Instructions for the task -
Output, exactly and alone, the lines from the one containing "difficult it is" through the last line of the material below, both ends included.

____________

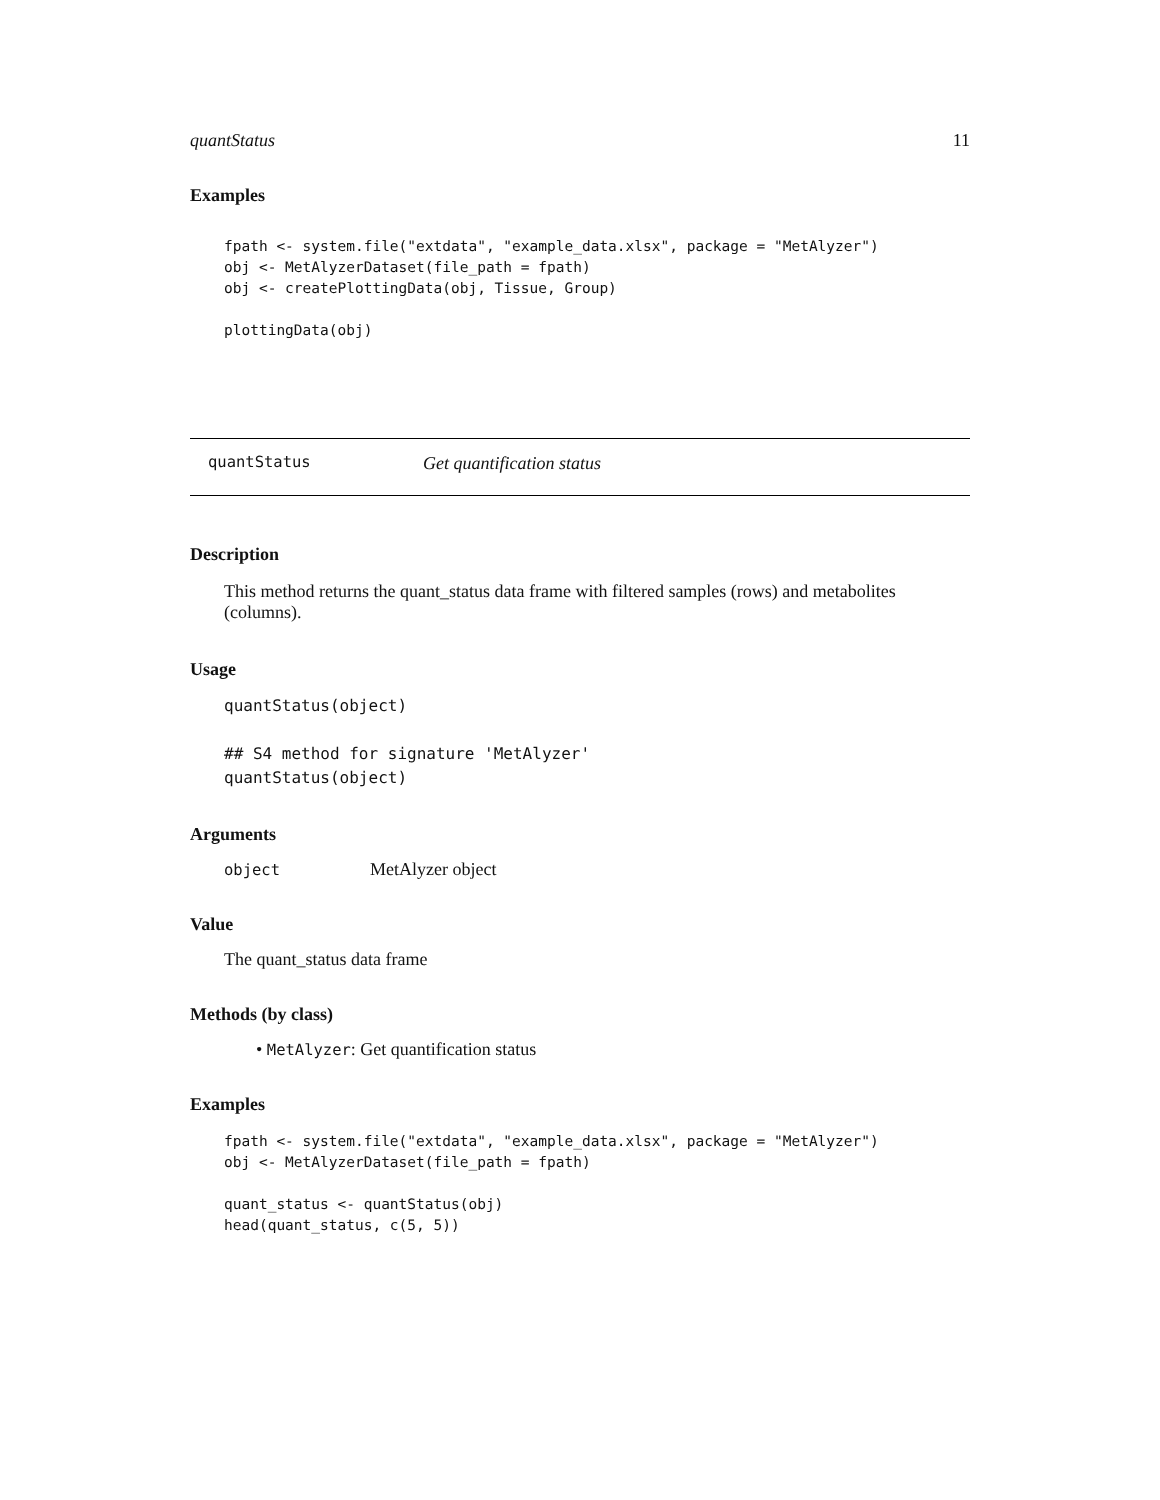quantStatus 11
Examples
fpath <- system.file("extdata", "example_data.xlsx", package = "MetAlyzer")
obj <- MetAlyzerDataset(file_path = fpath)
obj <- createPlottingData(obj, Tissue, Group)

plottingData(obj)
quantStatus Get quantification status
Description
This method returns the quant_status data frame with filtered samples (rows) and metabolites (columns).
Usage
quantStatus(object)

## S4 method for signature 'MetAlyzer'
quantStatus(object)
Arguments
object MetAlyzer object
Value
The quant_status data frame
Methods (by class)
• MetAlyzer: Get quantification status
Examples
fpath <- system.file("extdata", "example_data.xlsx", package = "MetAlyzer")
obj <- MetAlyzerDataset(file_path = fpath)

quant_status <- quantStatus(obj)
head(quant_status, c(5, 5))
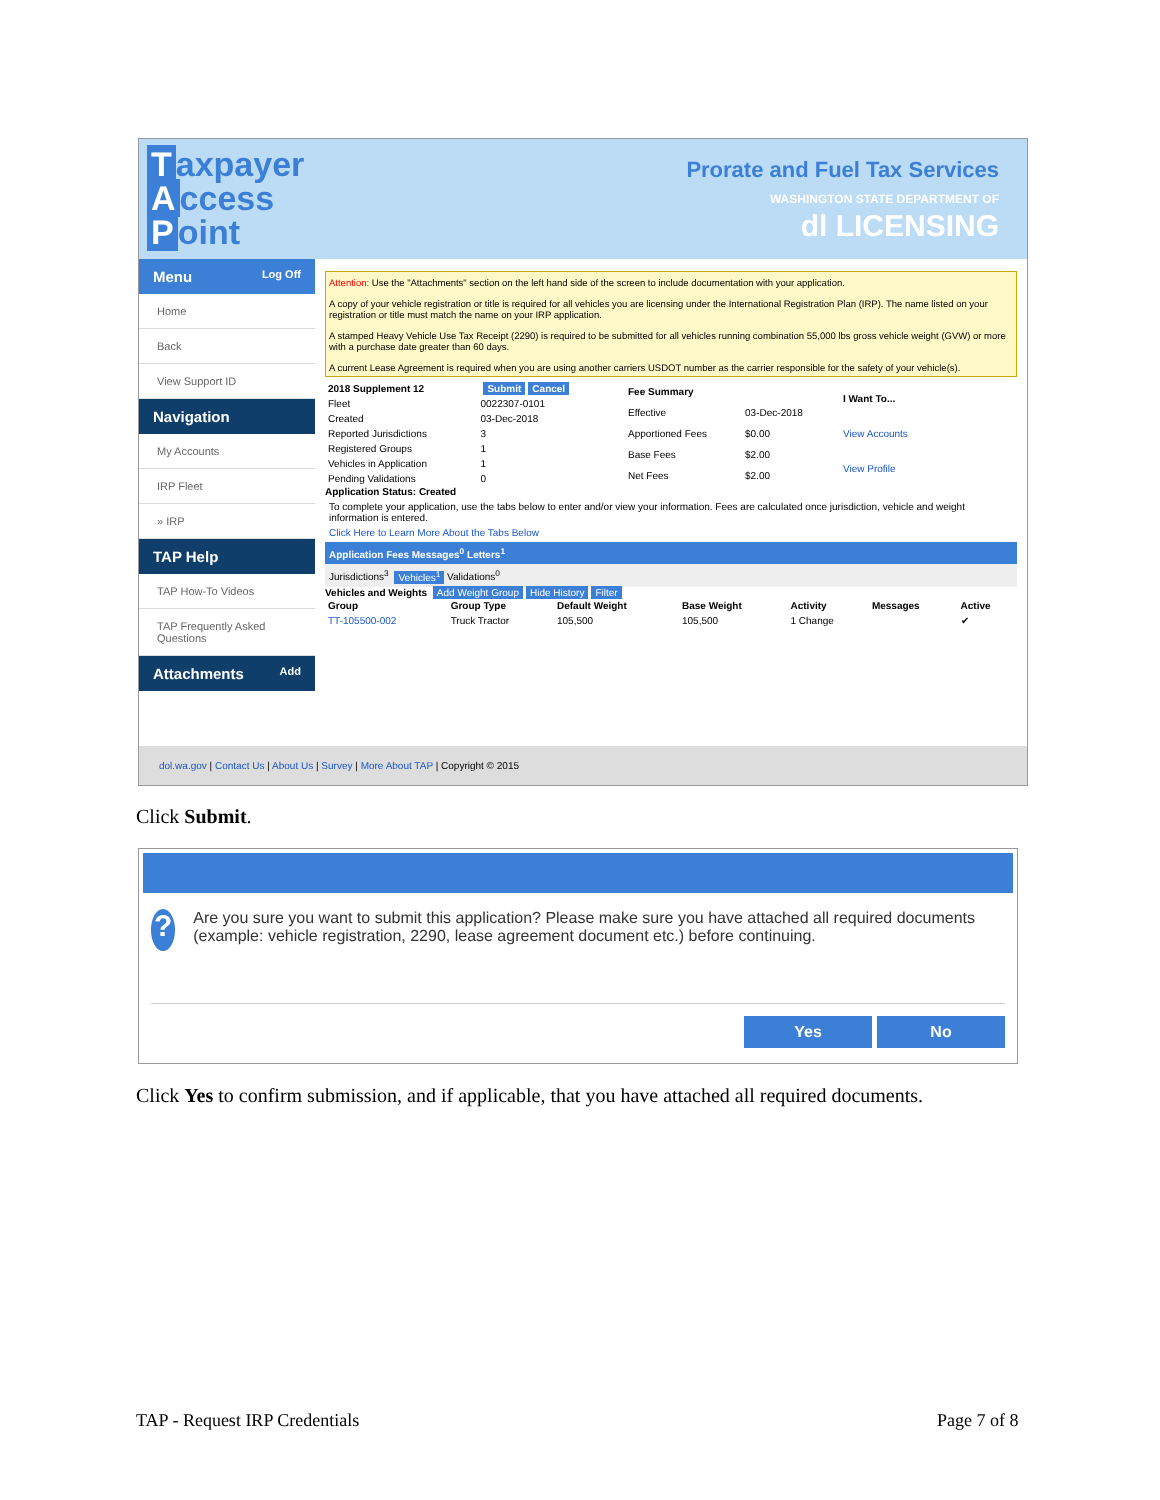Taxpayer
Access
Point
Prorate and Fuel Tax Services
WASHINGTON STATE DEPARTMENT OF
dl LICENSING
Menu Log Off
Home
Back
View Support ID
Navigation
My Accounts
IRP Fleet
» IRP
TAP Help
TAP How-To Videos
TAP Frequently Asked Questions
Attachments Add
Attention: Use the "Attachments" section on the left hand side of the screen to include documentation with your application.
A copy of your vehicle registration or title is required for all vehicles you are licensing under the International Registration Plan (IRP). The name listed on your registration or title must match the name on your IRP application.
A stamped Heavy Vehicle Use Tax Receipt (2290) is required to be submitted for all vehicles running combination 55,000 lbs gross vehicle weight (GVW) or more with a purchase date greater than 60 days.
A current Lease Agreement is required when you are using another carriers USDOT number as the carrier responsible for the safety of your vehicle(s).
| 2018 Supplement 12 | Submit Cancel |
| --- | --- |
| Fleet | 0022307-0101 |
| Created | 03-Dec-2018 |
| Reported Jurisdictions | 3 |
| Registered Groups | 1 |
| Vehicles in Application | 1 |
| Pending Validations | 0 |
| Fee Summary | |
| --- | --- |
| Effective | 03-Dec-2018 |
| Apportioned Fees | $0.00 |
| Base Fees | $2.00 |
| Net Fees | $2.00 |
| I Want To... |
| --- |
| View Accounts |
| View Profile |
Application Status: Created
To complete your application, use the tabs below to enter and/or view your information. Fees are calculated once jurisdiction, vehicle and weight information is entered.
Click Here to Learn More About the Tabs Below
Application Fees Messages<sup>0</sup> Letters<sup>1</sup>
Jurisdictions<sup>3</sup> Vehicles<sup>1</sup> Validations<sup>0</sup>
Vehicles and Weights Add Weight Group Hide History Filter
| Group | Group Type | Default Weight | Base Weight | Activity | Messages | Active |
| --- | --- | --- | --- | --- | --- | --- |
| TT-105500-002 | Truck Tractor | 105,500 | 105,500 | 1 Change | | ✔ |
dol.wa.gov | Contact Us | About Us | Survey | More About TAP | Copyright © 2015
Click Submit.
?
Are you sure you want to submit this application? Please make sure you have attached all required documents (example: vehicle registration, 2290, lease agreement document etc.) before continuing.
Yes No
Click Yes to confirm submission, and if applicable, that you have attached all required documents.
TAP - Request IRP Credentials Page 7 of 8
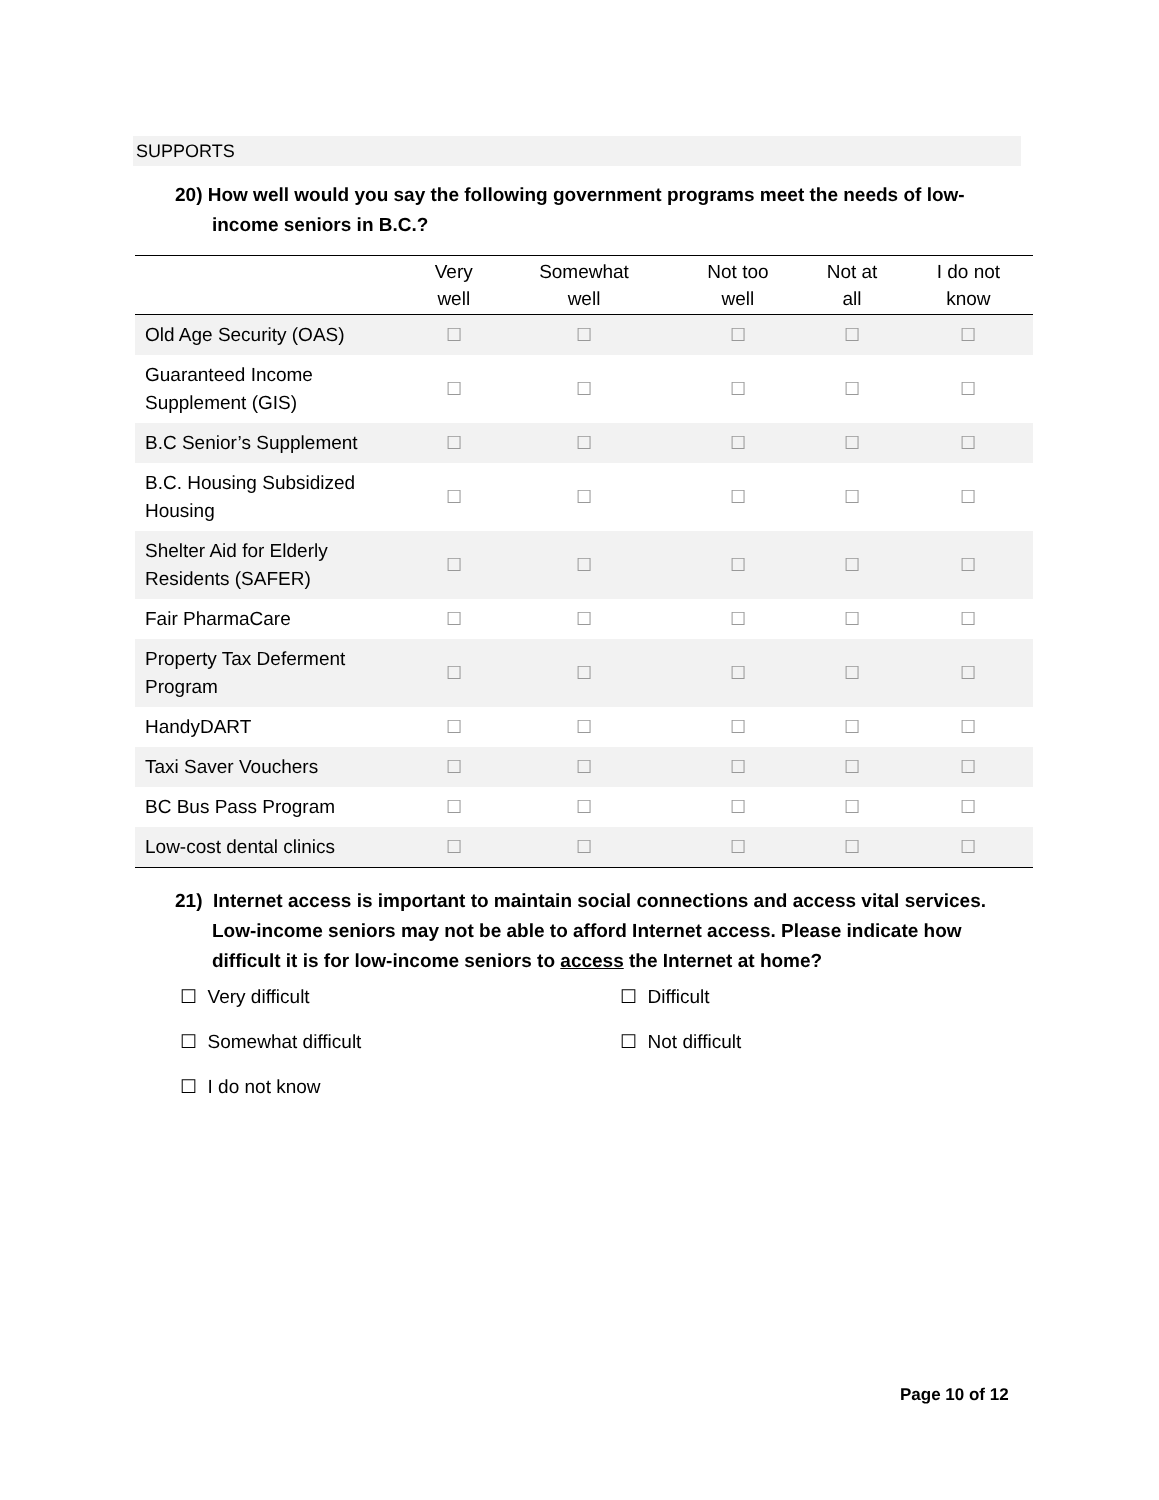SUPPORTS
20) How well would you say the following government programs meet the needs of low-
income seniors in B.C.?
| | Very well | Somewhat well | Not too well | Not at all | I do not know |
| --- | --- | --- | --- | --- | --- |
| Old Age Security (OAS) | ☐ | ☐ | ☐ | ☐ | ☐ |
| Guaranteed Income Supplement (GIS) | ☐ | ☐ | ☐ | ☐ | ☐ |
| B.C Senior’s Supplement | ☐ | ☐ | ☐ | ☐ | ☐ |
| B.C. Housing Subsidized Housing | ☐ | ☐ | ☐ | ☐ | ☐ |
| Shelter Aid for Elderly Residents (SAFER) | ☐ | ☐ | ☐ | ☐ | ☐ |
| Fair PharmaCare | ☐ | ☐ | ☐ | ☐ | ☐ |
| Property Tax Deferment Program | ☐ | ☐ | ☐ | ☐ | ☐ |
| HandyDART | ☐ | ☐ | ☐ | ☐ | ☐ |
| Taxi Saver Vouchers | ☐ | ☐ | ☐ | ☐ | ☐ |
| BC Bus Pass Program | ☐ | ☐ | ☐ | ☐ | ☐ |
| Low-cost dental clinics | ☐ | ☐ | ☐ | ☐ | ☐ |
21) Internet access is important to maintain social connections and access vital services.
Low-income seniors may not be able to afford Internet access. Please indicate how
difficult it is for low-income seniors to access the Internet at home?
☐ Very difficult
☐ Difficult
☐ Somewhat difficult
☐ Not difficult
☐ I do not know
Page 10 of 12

____________

Expected answer -
difficult it is for low-income seniors to access the Internet at home?
☐ Very difficult
☐ Difficult
☐ Somewhat difficult
☐ Not difficult
☐ I do not know
Page 10 of 12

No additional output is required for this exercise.